*WHAT THE EXERCISE ASKS:* Write the next part of the article below on AMMs and fully on-chain games, starting after its last sentence.

*SUPPLIED PASSAGE:*
■ ■ ■ ■ ■ ■ ■
TickChain is the AMM moment for fully on-chain games.
Navigating Web3 tides with focused insightsWhen describing the revolutionary impact of a product, technology, or innovation within a specific industry, we often refer to it as that industry’s “iPhone moment.” This is based on the profound influence Apple's iPhone had on the mobile phone and computing industries after its release in 2007.
In the DeFi space, we call it the “AMM moment.” The Automated Market Maker (AMM) model played a pivotal role in DeFi, especially in enhancing market liquidity, directly catalyzing the bull run of 2021. So, what would be the “AMM moment” for fully on-chain games? Let’s explore this in detail.
I. The Crucial Role of AMMs in DeFi
DeFi combines blockchain technology with finance—essentially encoding financial rules into smart contracts to achieve decentralization, privacy, and automation. In any financial system, what matters most? Clearly, it's "liquidity." For example, the three core business models—lending, trading, and payments (stablecoins)—cannot operate sustainably without sufficient liquidity.
Lending: Liquidity is the foundation of lending. Banks and financial institutions rely on short-term deposits and funding sources to issue long-term loans. Without adequate liquidity, they may fail to meet loan demands or face crises when repaying short-term debts. Liquidity risk is a key factor in financial crises—when banks can't secure enough funds to honor their lending commitments, they risk collapse.
Trading: In capital markets, liquidity is essential for trading. High liquidity means assets can be bought or sold quickly without significant price slippage. If a market or asset lacks liquidity, investors may face wider bid-ask spreads or struggle to find buyers when selling, potentially causing sharp price swings and market instability.
Payments (Stablecoins): Liquidity in payment systems (e.g., stablecoins) is critical. When individuals or businesses transfer funds, they depend on efficient and reliable payment infrastructure. Insufficient liquidity could lead to delayed or failed transactions, disrupting broader economic activity.
In Web3, trading is the core financial function, as both lending and payments serve trading (leveraging and acting as mediums of exchange). So why did the “AMM moment” happen? It was fundamentally driven by the performance limitations of blockchains.
We know that traditional financial institutions run their systems on high-performance private servers, enabling extremely efficient order matching. In contrast, DeFi encodes financial logic into smart contracts—sacrificing matching efficiency for decentralization and privacy.
■ ■ ■ ■ ■ ■ ■
*DATA UNDER STUDY:*
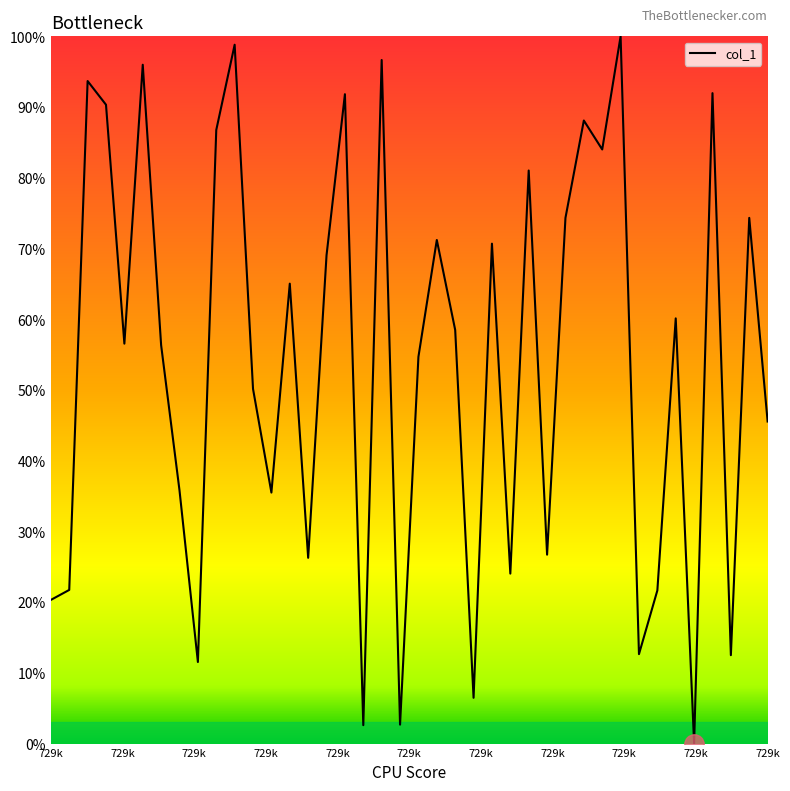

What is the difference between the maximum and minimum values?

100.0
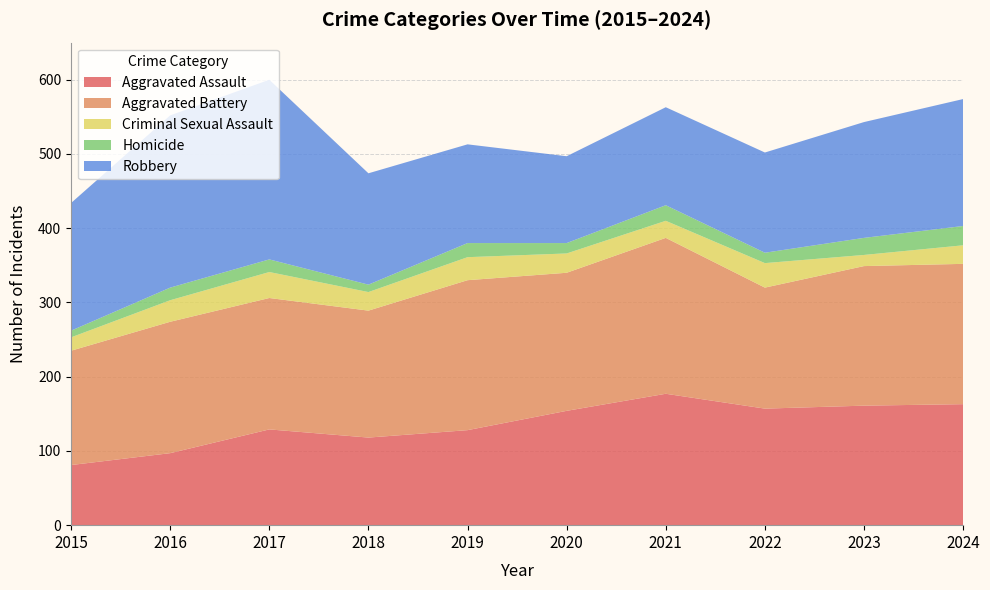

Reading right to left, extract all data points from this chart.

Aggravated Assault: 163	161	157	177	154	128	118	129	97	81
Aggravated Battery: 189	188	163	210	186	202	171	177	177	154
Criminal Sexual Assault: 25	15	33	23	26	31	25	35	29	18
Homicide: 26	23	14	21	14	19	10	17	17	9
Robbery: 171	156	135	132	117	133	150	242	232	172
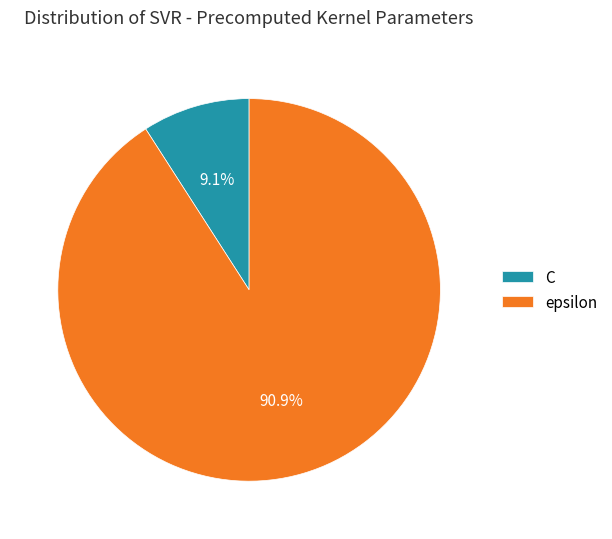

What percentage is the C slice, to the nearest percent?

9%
■ ■ ■ ■ ■ ■ ■
*EXERCISE RESULT:*
Smart contracts, as simulations running on a “world computer,” are inherently low-performing. Early DeFi projects—whether lending platforms or exchanges—used traditional order book models. Under this model, DeFi stood no chance against CeFi—until the arrival of AMMs.
How can an ultra-low-performance “world computer” significantly improve liquidity matching efficiency? The AMM model solves this by using liquidity pools and algorithms to automate matching. While many articles have explained the mechanics, here we focus on the known advantages:
No need for traditional market makers: In traditional finance, market makers provide bid/ask quotes to maintain liquidity. AMMs allow liquidity providers to deposit funds into a smart contract, which automatically adjusts prices and executes trades via predefined algorithms—eliminating the need for intermediaries.
Liquidity Pools: These pools act as always-available counterparties for traders. Providers earn transaction fees in return, incentivizing participation and boosting overall market liquidity.
Reduced transaction friction: Thanks to automation, traders can execute trades instantly without waiting for order matching—greatly reducing friction.
Driving DeFi innovation: The AMM model enabled new innovations such as yield farming and dual-token liquidity pools, accelerating DeFi adoption and development.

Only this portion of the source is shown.